[Text excerpt — start]

After Cheyne collapsed, the investors filed suit against Morgan Stanley, which had promoted and distributed the notes; Bank of New York Mellon, which had provided certain custodial and administrative services for Cheyne; and the rating agencies (including Moody’s and S&P and their corporate parents). The plaintiffs asserted thirty-two claims under twelve different legal theories. Essentially, the plaintiffs alleged common law fraud under New York law; common law tort claims alleging misrepresentation; and assertions based on alleged breach of contract. The defendants moved to dismiss.


Judge Scheindlin’s Opinion

The rating agencies moved to dismiss the plaintiffs’ fraud allegations, arguing that their ratings were protected by the First Amendment and represented non-actionable opinion.


Judge Scheindlin rejected the rating agencies’ attempt to rely on the First Amendment, noting that "where a rating agency has disseminated their ratings to a select group of investors rather than to the public at large, the rating agency is note afforded the same protection." Judge Scheindlin held that here, because the Cheyne note ratings were provided only to "a select group of investors" as part of a private placement, the First Amendment defense is inapplicable.


Judge Scheindlin further rejected the rating agencies’ argument that their ratings were in any event non-actionable opinion, holding that the "plaintiffs have sufficiently pled that the Rating Agencies did not genuinely or reasonably believe that the ratings they assigned to the Rated Notes were accurate and had a basis in fact."


In finding that the plaintiffs had adequately alleged that the rating agencies did not reasonably believe the rating had a basis in fact, Judge Scheindlin among other things noted that the complaint alleged that the ratings "appeared to investors to equate the Rated Notes to other investments" such as investment grade bonds, though the notes "in reality and unbeknownst to investors, differed materially"; that, contrary to representations, the SIV’s portfolio consisted of more that 55% of RMBS, which "made the SIV a risky investment and certainly not deserving of high ratings."

[Text excerpt — finish]

# Apply what you read
- a) Sum up the excerpt on the Cheyne lawsuit in two sentences.
- b) Echo the stretch of the Cheyne lawsuit excerpt from "After Cheyne collapsed, the" through "represented non-actionable opinion.".
The material that comes after this text is separate from it.

[Data extract — start]

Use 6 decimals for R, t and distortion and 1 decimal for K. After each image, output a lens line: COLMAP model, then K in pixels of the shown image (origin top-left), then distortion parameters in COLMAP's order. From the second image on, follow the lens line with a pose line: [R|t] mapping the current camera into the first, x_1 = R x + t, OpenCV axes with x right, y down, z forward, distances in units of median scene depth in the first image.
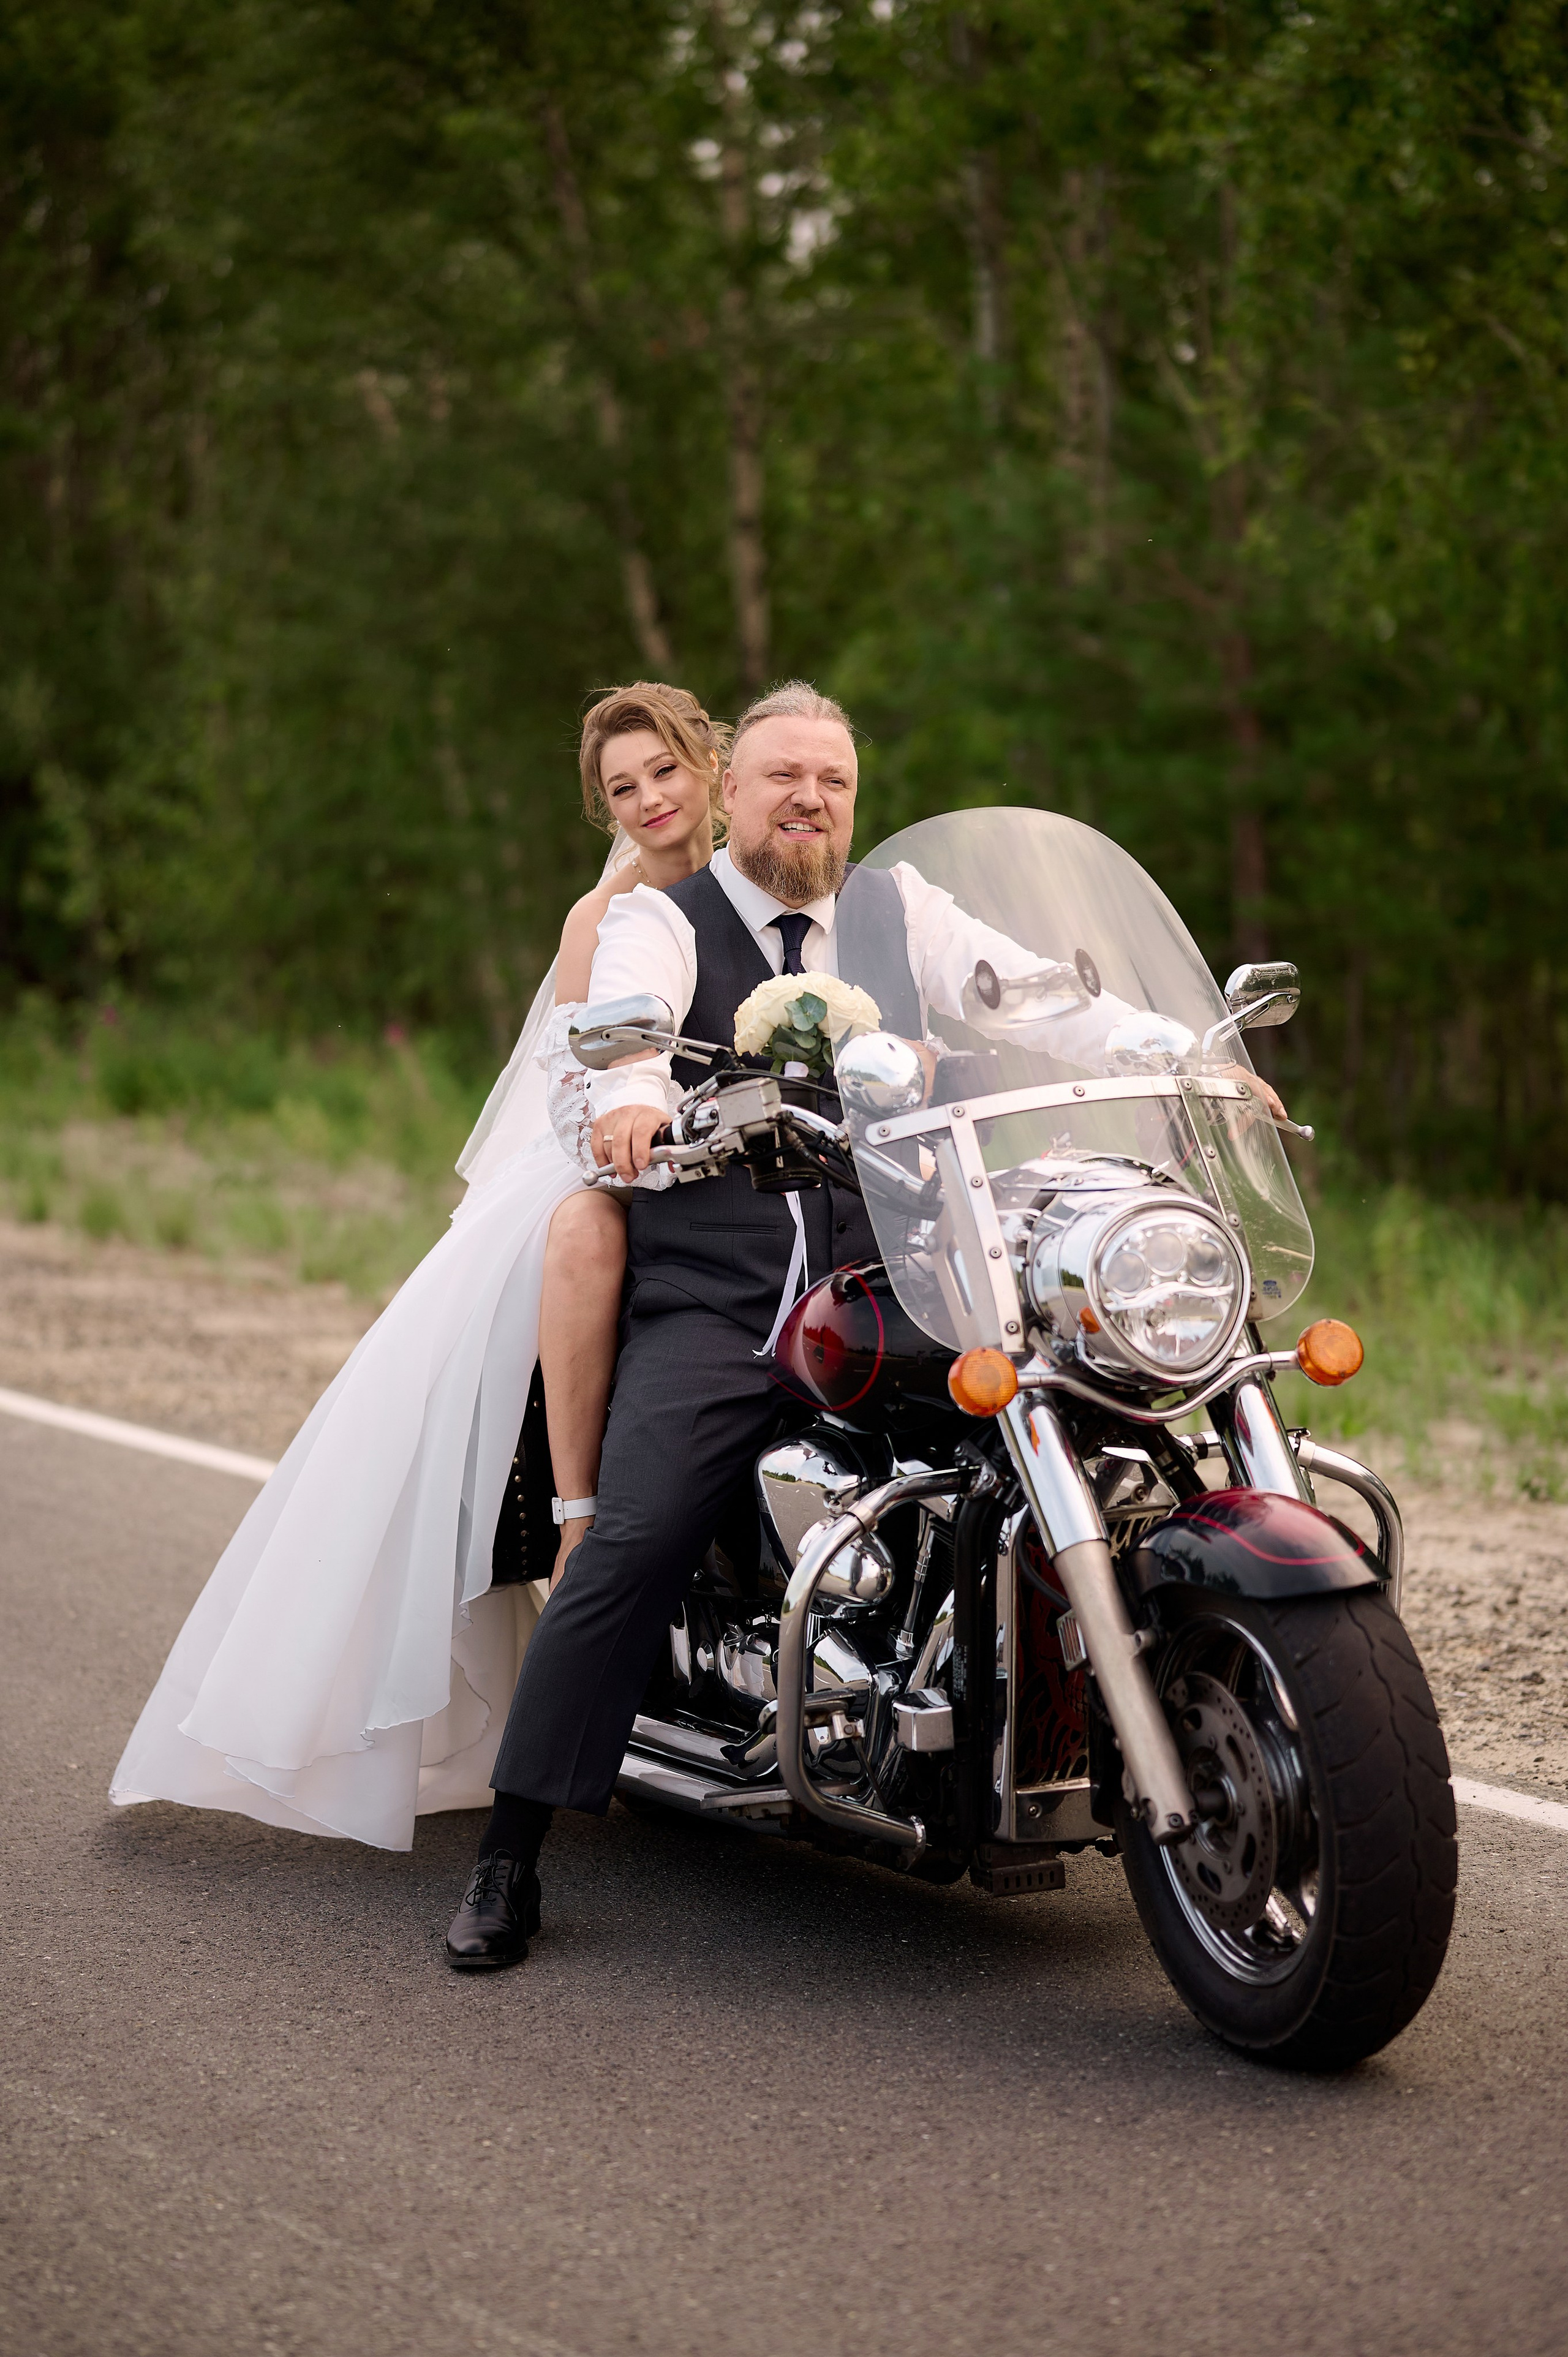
lens RADIAL K [[5739.0, 0, 850.0], [0, 5739.0, 1143.9], [0, 0, 1]] dist [-0.103138, 0.000000]
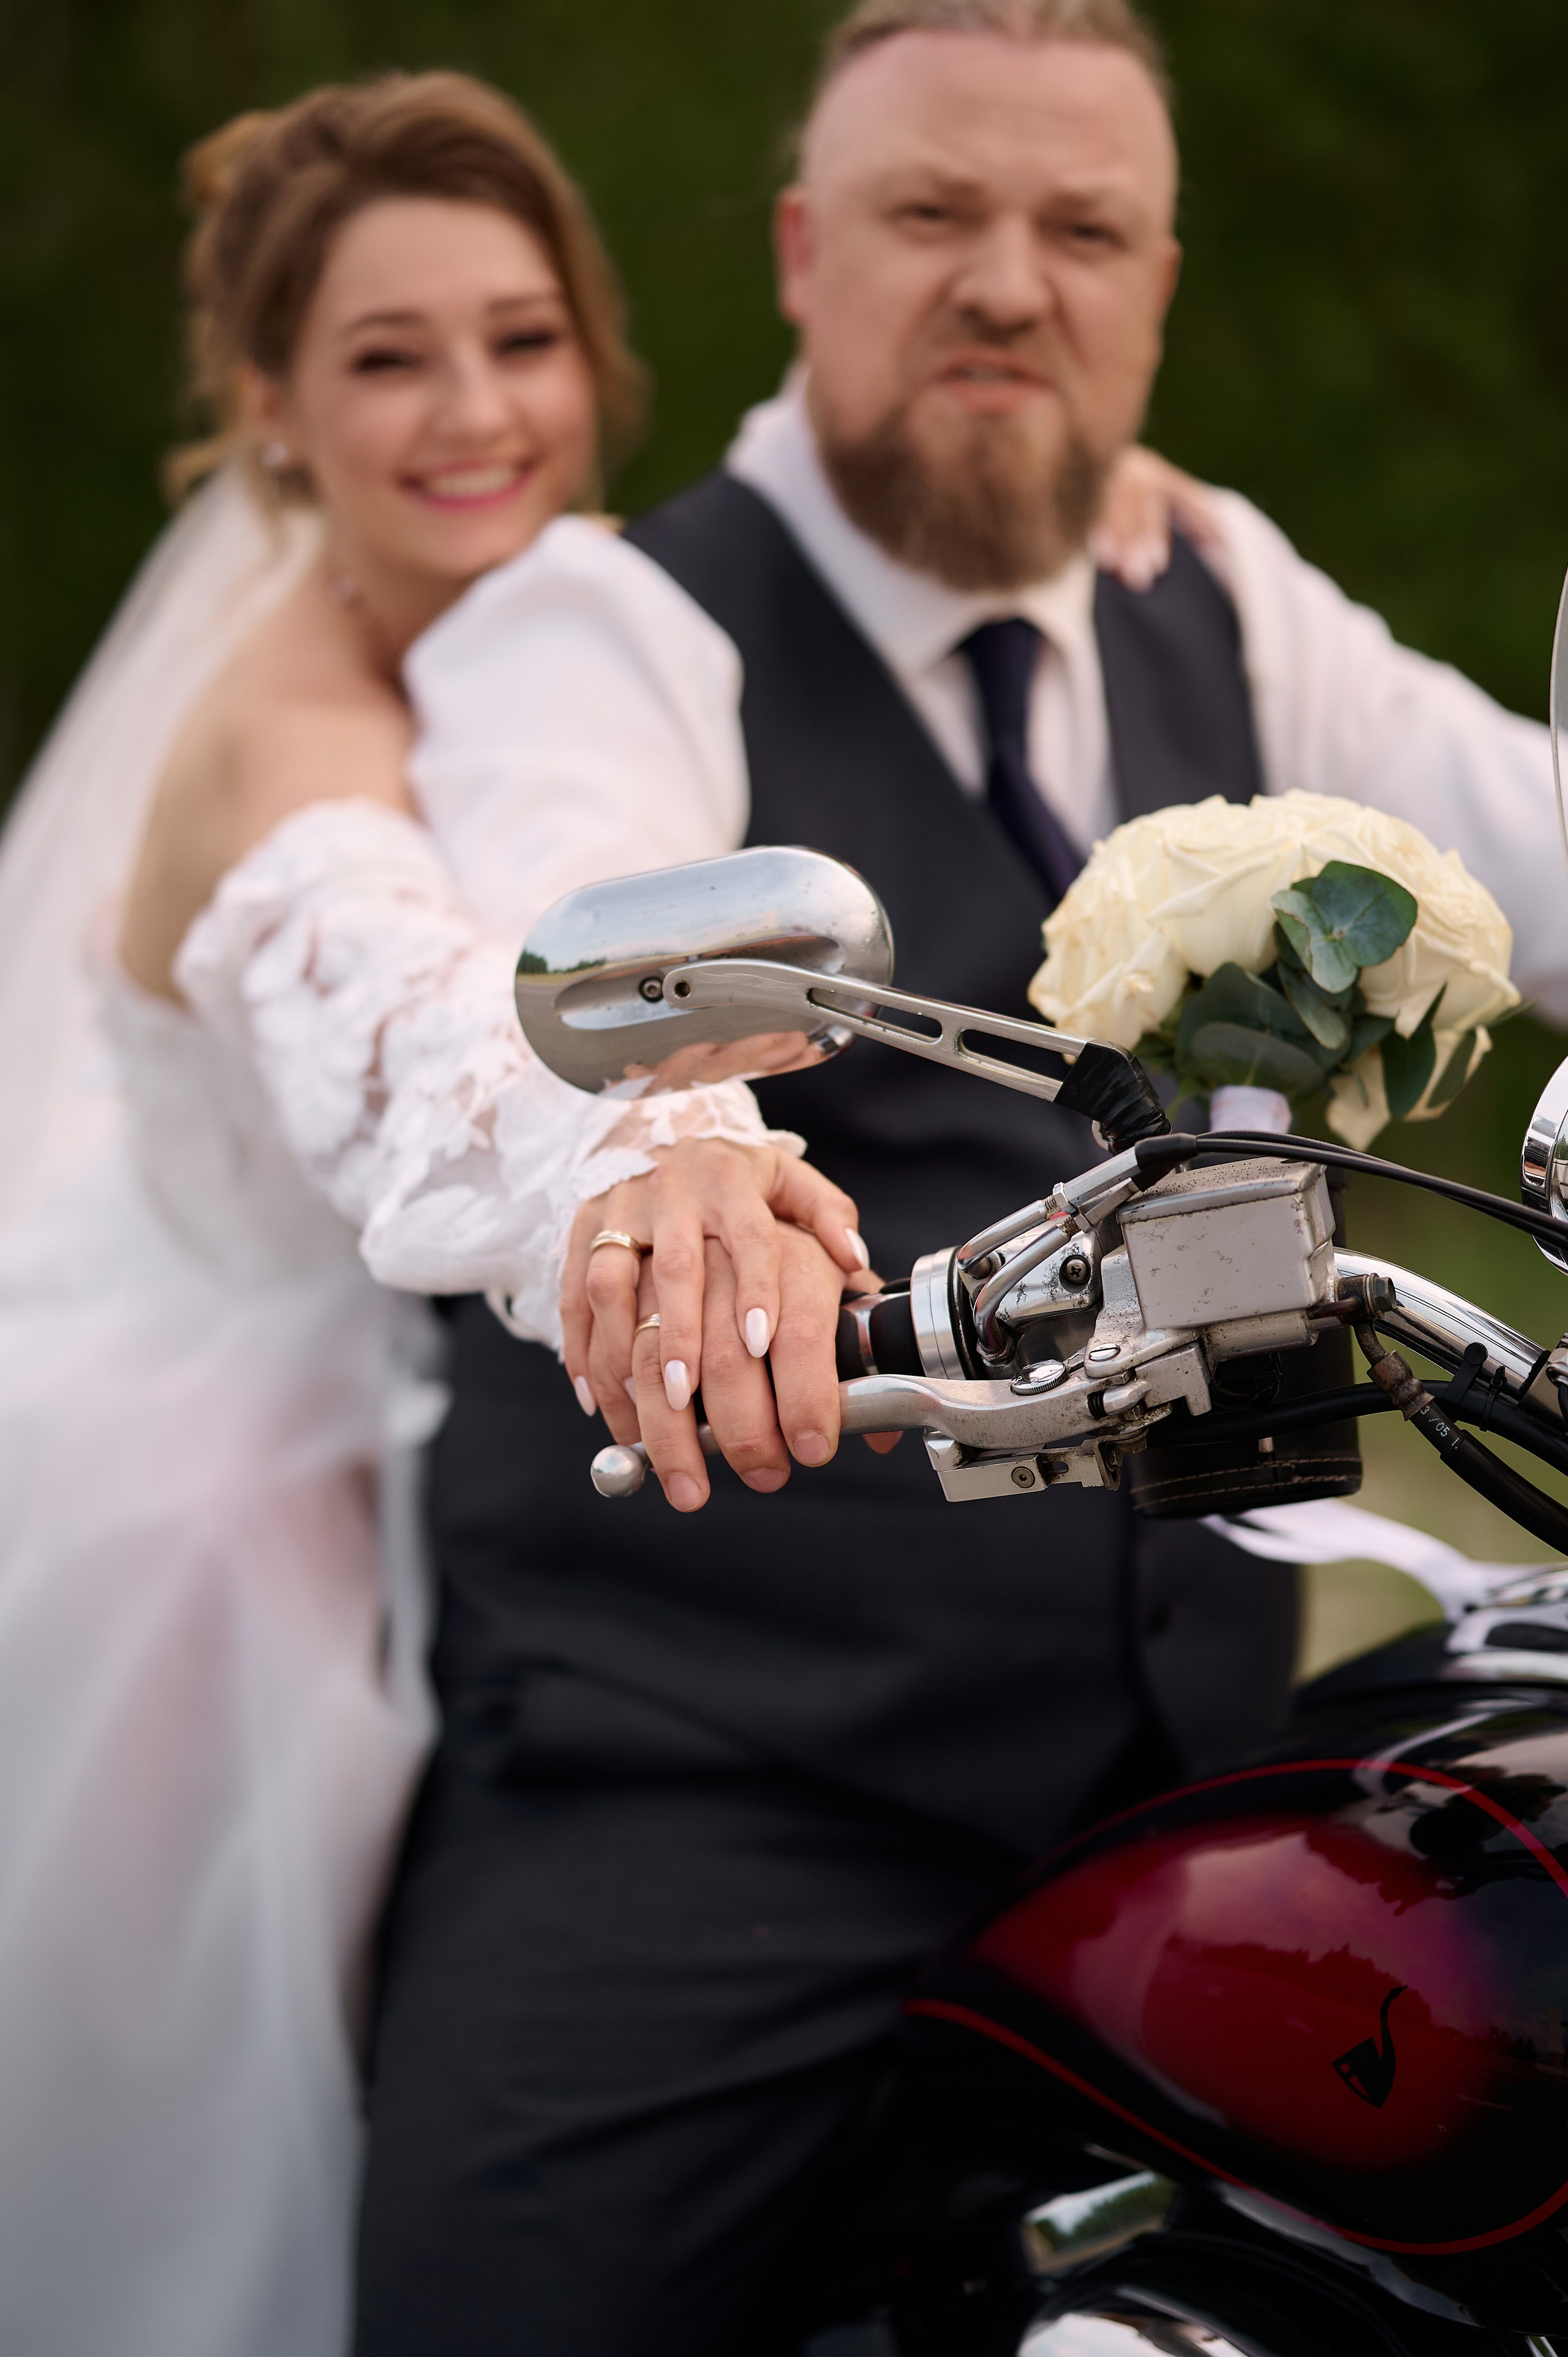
lens RADIAL K [[5648.1, 0, 779.9], [0, 5648.1, 1191.3], [0, 0, 1]] dist [-0.123968, 0.000000]
pose [[0.972403, 0.022174, 0.232252, -0.106264], [-0.031366, 0.998861, 0.035960, -0.019429], [-0.231190, -0.042253, 0.971991, 0.726941]]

[Data extract — finish]

# Answer list
- a) After Cheyne collapsed, investors sued Morgan Stanley, Bank of New York Mellon and the rating agencies for fraud, misrepresentation and breach of contract, and the defendants moved to dismiss. Judge Scheindlin rejected the rating agencies' First Amendment defense because the ratings went only to a select group of investors in a private placement, and she held that the plaintiffs had sufficiently pled that the agencies did not genuinely or reasonably believe their ratings were accurate and had a basis in fact.

- b)
After Cheyne collapsed, the investors filed suit against Morgan Stanley, which had promoted and distributed the notes; Bank of New York Mellon, which had provided certain custodial and administrative services for Cheyne; and the rating agencies (including Moody’s and S&P and their corporate parents). The plaintiffs asserted thirty-two claims under twelve different legal theories. Essentially, the plaintiffs alleged common law fraud under New York law; common law tort claims alleging misrepresentation; and assertions based on alleged breach of contract. The defendants moved to dismiss.


Judge Scheindlin’s Opinion

The rating agencies moved to dismiss the plaintiffs’ fraud allegations, arguing that their ratings were protected by the First Amendment and represented non-actionable opinion.